El caso Noelia reabre el debate sobre la eutanasia en España y expone la lentitud judicial

El caso de Noelia ha sacudido el debate sobre la eutanasia en España. Su petición —la de una joven con paraplejia, dolor crónico y un sufrimiento vital considerado insoportable— superó los filtros previstos en la ley de 2021.
Sin embargo, el proceso quedó paralizado casi dos años por una intervención judicial promovida por su padre, una situación que, según la jurista Aurora Puche, constituye el primer recurso contra una resolución favorable en el país y plantea una pregunta de fondo: ¿pueden terceros interferir en un derecho personalísimo?
Los especialistas consultados coinciden en que el sistema no colapsó, pero sí evidenció una fragilidad: la lentitud de la justicia en un ámbito en el que el tiempo es decisivo. Noelia cumplía los requisitos legales —padecimiento grave, sufrimiento constante e intolerable y ausencia de alternativas terapéuticas— y su solicitud fue validada por el equipo médico y por la Comisión de Garantía y Evaluación.
Aun así, la intervención judicial detuvo la prestación. España opera con un modelo singular. Como subraya el médico Miguel Melguizo, es el único país en el que existe un órgano supervisor previo —las Comisiones de Garantía y Evaluación— que verifica el cumplimiento de todos los requisitos antes de la prestación.
Este marco añade seguridad jurídica y clínica, pero también complejidad. La eutanasia no es una decisión inmediata: exige un proceso deliberativo, médico y legal con múltiples filtros. Una diferencia que, recuerda el médico Fernando Marín, la separa del suicidio: no es un acto impulsivo, sino un procedimiento acompañado, reflexivo y regulado.

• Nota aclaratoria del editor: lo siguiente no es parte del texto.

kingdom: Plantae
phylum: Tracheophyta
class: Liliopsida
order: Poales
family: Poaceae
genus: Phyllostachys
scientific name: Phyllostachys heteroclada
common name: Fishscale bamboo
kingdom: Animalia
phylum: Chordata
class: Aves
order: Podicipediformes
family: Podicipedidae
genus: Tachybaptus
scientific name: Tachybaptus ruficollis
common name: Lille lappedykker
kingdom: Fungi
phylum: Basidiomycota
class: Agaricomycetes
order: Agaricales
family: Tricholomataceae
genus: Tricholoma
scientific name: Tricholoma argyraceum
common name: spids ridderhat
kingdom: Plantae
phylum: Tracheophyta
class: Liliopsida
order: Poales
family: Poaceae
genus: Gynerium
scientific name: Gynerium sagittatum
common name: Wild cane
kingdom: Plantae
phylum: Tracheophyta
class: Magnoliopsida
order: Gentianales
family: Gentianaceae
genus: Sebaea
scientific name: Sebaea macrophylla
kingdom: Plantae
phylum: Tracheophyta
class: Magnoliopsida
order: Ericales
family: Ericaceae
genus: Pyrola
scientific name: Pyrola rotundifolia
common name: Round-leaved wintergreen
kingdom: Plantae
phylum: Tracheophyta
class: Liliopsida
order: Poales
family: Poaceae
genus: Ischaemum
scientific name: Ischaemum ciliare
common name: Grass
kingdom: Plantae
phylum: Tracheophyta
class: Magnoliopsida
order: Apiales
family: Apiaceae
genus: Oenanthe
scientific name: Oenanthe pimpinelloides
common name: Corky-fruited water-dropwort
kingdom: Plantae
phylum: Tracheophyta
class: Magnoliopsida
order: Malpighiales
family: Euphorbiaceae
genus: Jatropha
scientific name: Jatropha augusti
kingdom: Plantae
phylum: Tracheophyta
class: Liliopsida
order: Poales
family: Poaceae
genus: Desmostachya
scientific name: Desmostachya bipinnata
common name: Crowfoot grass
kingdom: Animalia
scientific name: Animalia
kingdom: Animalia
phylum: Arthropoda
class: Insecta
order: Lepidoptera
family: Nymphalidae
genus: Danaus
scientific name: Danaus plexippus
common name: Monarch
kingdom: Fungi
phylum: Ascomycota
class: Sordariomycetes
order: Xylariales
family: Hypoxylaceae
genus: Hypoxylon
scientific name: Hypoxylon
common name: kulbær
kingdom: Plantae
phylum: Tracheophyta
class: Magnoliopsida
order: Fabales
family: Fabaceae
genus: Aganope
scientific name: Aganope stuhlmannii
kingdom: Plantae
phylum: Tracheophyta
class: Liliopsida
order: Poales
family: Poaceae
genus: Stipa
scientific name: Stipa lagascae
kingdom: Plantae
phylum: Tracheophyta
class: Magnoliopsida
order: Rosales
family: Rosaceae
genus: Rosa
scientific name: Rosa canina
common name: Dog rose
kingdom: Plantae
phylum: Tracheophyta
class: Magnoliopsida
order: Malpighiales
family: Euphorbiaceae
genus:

El sufrimiento se sitúa en el centro del debate. No se reduce al dolor físico. Melguizo lo describe como multidimensional —físico, psíquico, social y existencial— y, sobre todo, subjetivo. “El sufrimiento tiene más que ver con la pérdida de sentido que con los síntomas físicos”, resume Marín.
Esta perspectiva está incorporada en la normativa española, que no establece listados cerrados de enfermedades y pone el foco en la vivencia del paciente. La ley también está obligando a la profesión sanitaria a replantear su papel. Tras décadas orientada a curar y prolongar la vida, gana fuerza una lógica que prioriza acompañar, aliviar y respetar la voluntad del paciente, incluso si esa voluntad implica morir.
Un cambio que entraña dificultades, pero que muchos profesionales describen como profundamente humano y, en ocasiones, gratificante. El caso ha evidenciado, además, el papel ambivalente de los medios. Según la psicóloga Teresa Martínez Cañabate, han contribuido a abrir la conversación pública, pero también a simplificar y distorsionar una realidad compleja, llegando en ocasiones a vulnerar la privacidad de la paciente.
En la sociedad persisten resistencias, desde la dificultad para aceptar que una persona joven quiera morir hasta el peso de convicciones ideológicas o religiosas. Aun así, Martínez Cañabate percibe avances: “Es un momento en el que se puede empezar a hablar sin miedo”.
Otro punto sensible es el lugar de la familia. La intervención paterna en el caso de Noelia reaviva una cuestión incómoda: hasta qué punto pueden los allegados influir en decisiones estrictamente personales. Para Martínez, permitir esa injerencia podría afectar no solo a la eutanasia, sino a otros derechos fundamentales.
La ley reconoce la eutanasia como un derecho individual, pero este episodio muestra que su ejercicio aún puede verse condicionado por factores externos. En lo esencial, los expertos coinciden en el diagnóstico: el modelo español aporta garantías jurídicas y clínicas, pero añade complejidad y depende de tiempos que, cuando se judicializan, pueden resultar incompatibles con la urgencia que exige el sufrimiento del paciente.
Ahí, señalan, está hoy uno de los principales desafíos.